▶ Trecho do texto:
Ante o bombardeio de barcos venezuelanos pelos EUA, um
senador fluminense sugeriu ao governo Trump que igualmente bombardeasse a Baía
de Guanabara. O antipatriotismo bárbaro propõe que potência estrangeira ataque
a nossa soberania. Trump disse que para combater traficantes não é necessário
declarar guerra ao país onde estejam. O presidente Lula contra-argumentou
dizendo que os consumidores estadunidenses incentivam traficantes a lhes
remeter drogas e que o problema naquele território deve ser resolvido entre
eles: autoridades e consumidores estadunidenses.
Há um conluio contra a soberania do Brasil. A jornalista Malu
Gaspar disse que o governador do estado do Rio de Janeiro entregou relatório ao
embaixador dos EUA, prestando contas da chacina no Complexo da Penha, onde
cerca de 130 pessoas foram mortas. Em tempo de guerra híbrida tal conduta
implica colaboração com o inimigo. Nos EUA, similar comportamento implicaria
prisão perpétua ou pena de morte. Quando juiz de Órfãos e Sucessões remeti
ofício a diplomata estadunidense solicitando informações sobre eventuais
herdeiros da viúva do antropólogo Darcy Ribeiro. O Cônsul Brendan Mullarkey
remeteu-me a seguinte resposta:
“O Consulado Geral dos Estados Unidos cumprimenta V. Exma.
e vem pelo presente instrumento informar que sempre teve a honra de manter um
canal aberto de comunicação e cooperação junto às autoridades judiciais do
governo brasileiro. O Setor de Serviços a Cidadãos Americanos tentará procurar
pelos supostos sucessores da senhora Jenny Simoza ou Genny Gleizer, que teria
falecido em 1995 e irmã e única herdeira de Berta Gleizer Ribeiro. Todavia,
temos que seguir regras restritas estipuladas pelo governo dos Estados Unidos
com relação à liberação de informações sobre cidadãos norte-americanos, de
acordo com a Lei de Privacidade dos Estados Unidos (Privacy Act). Sentimos,
portanto, informar que, mesmo em se encontrando tais herdeiros, não poderíamos
fornecer os endereços dos mesmos.”

▶ Trechos de dados:
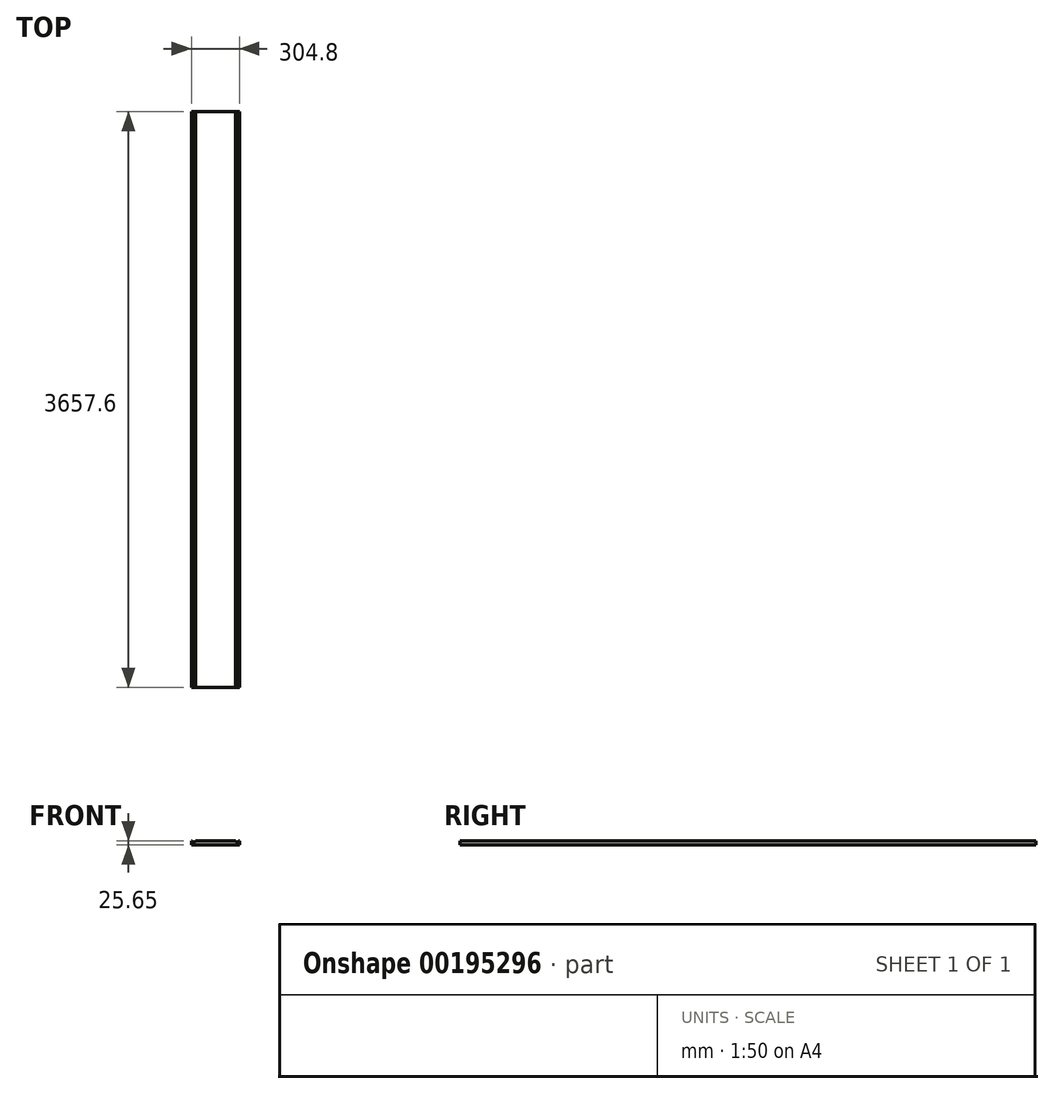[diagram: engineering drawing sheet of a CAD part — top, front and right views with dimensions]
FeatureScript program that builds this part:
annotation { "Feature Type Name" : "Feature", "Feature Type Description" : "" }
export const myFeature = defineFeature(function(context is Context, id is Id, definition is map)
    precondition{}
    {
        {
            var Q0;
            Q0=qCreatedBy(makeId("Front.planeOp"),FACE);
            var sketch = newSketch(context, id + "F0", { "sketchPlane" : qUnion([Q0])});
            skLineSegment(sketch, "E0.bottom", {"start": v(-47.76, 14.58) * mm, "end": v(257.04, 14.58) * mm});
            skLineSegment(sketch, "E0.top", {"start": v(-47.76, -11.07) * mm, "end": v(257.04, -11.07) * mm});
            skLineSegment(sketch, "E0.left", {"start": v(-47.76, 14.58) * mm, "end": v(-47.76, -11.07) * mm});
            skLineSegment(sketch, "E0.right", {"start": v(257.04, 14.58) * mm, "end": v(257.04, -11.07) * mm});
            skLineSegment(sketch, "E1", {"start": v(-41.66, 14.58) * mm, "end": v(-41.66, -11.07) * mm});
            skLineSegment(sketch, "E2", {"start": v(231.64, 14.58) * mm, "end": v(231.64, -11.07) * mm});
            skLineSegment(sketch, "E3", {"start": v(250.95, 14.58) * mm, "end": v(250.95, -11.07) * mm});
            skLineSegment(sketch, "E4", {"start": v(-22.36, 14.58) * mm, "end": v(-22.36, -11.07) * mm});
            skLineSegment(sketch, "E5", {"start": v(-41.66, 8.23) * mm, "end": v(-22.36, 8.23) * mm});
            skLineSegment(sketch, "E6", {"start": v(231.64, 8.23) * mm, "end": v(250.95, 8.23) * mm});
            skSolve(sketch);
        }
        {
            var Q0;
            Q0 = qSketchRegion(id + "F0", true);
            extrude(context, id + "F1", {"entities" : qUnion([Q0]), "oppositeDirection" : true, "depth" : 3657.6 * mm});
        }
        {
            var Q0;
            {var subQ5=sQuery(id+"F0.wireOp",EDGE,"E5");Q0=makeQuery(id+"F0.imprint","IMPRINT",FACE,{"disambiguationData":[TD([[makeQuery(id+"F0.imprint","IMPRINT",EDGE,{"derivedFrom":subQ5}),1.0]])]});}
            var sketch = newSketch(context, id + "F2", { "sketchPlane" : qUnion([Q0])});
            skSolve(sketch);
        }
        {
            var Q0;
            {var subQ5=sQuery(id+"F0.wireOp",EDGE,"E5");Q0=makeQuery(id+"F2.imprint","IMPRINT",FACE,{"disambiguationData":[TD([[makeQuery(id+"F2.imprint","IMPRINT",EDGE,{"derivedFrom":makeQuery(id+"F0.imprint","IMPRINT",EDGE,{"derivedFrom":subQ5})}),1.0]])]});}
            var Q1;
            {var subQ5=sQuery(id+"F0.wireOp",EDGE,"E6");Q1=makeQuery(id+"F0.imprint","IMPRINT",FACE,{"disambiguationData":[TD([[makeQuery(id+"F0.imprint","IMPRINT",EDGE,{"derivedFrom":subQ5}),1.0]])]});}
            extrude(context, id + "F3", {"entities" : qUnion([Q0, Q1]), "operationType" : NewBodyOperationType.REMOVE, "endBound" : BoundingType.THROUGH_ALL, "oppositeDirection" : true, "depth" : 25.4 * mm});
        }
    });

...

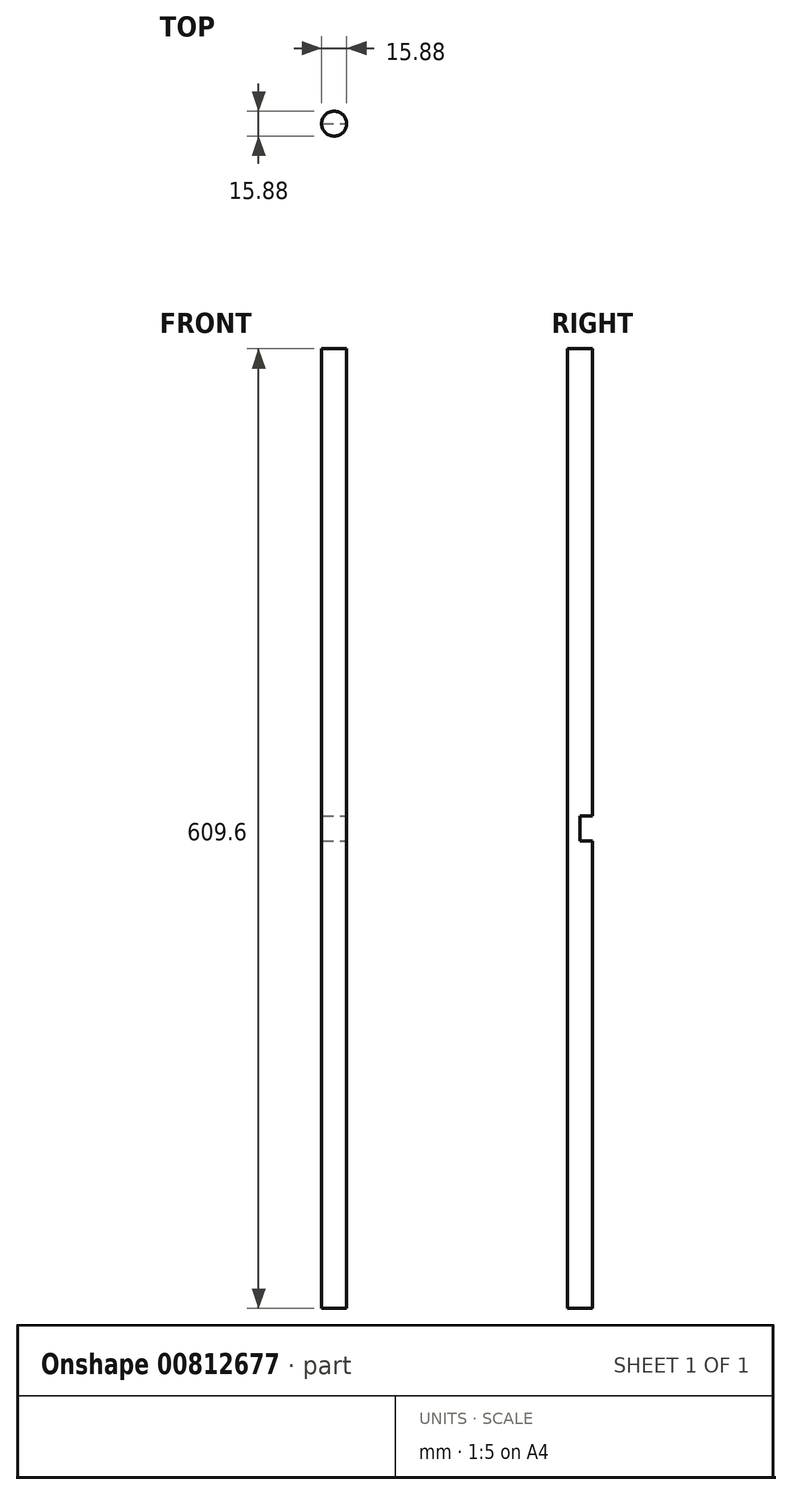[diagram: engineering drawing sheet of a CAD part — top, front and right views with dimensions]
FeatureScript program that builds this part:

▶ Instruções:
[A] Extraia do texto sobre a soberania brasileira o trecho que começa em "Há um conluio" e termina em "cumprimenta V. Exma.", copiando-o sem nenhuma alteração.
[B] Por favor, dê continuidade ao texto sobre a soberania brasileira a partir da última frase apresentada.

▶ Respostas das tarefas:
[A]
Há um conluio contra a soberania do Brasil. A jornalista Malu
Gaspar disse que o governador do estado do Rio de Janeiro entregou relatório ao
embaixador dos EUA, prestando contas da chacina no Complexo da Penha, onde
cerca de 130 pessoas foram mortas. Em tempo de guerra híbrida tal conduta
implica colaboração com o inimigo. Nos EUA, similar comportamento implicaria
prisão perpétua ou pena de morte. Quando juiz de Órfãos e Sucessões remeti
ofício a diplomata estadunidense solicitando informações sobre eventuais
herdeiros da viúva do antropólogo Darcy Ribeiro. O Cônsul Brendan Mullarkey
remeteu-me a seguinte resposta:
“O Consulado Geral dos Estados Unidos cumprimenta V. Exma.

[B]
Nem para receber herança as autoridades estadunidenses podem
fornecer informação a autoridade estrangeira. Assim age um país soberano.
Vivemos momento de guerra híbrida, modalidade que combina
táticas militares tradicionais com táticas não convencionais para
desestabilizar países e governos, incluindo guerra de informação por meio da
disseminação de desinformação e uso de redes sociais, ciberataques, pressão
econômica e influência política visando à manipulação de processos eleitorais.
As guerras sofreram modificações estratégicas, fazendo surgir
vários tipos, que se classificam por seus métodos: como convencionais, não
convencionais, biológicas, químicas, nucleares, cibernéticas ou econômicas;
pelo número de participantes ou finalidade: como civil, internacional,
localizada ou total; bem como por suas características táticas: como guerrilha,
preventiva, por procuração ou híbrida.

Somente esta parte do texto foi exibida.